Self-care for the Caregiver of a Suicide Attempt Survivor 

Self-care for the Caregiver of a Suicide Attempt Survivor 

  • Woman holding a coffee mug looking out a window

“If you don’t do things to keep your cup full, you have nothing left to give others.” 

This seems like a pretty practical and obvious “life lesson”, right? Unfortunately, it is often forgotten when you’re caring for and loving someone experiencing a mental health crisis and suicidal ideation. It seems impossible to think of self-care when a loved one is struggling but it’s imperative to remember that self-care is not selfish. If you have found yourself in a situation where self-care has become something you feel you cannot think of, here are just a few reminders. 

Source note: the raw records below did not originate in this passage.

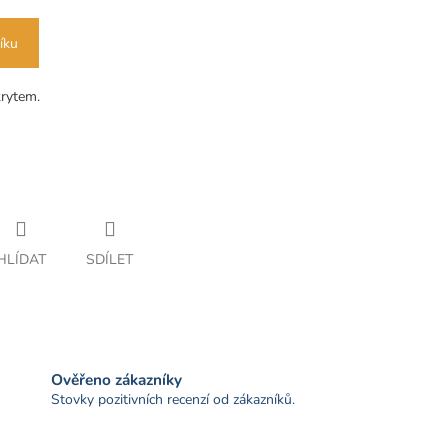
íku
rytem.
HLÍDAT
SDÍLET
Ověřeno zákazníky
Stovky pozitivních recenzí od zákazníků.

  • There are going to be times when all you can do is cry. When this is the case, it’s ok to take time to cry. You can’t be the “strong” one 24/7. Your feelings are valid and in order to process them, you have to express them.  
  • REACH OUT! Just as you are acting as support to your loved one, you need someone to support you as well. Find your people. Find those that bring you peace, even if only for a few minutes. If you don’t feel comfortable sharing with those in your daily life, support groups are a great way to find those who can empathize with you. Those feelings of pressure, fear, angst, and everything in between? Others are out there feeling them too. You’re never alone. Mental Health America, National Alliance on Mental Illness, and the American Foundation for Suicide Prevention are great resources to find support groups near you or online.  
  • Most importantly, please remind yourself of the strength, resilience, and love that you are carrying. Recognize these attributes within yourself, and be proud. Know the worth of the hard work you are putting in. Never forget to keep your own cup full, whatever that looks like for you. You are a life saver.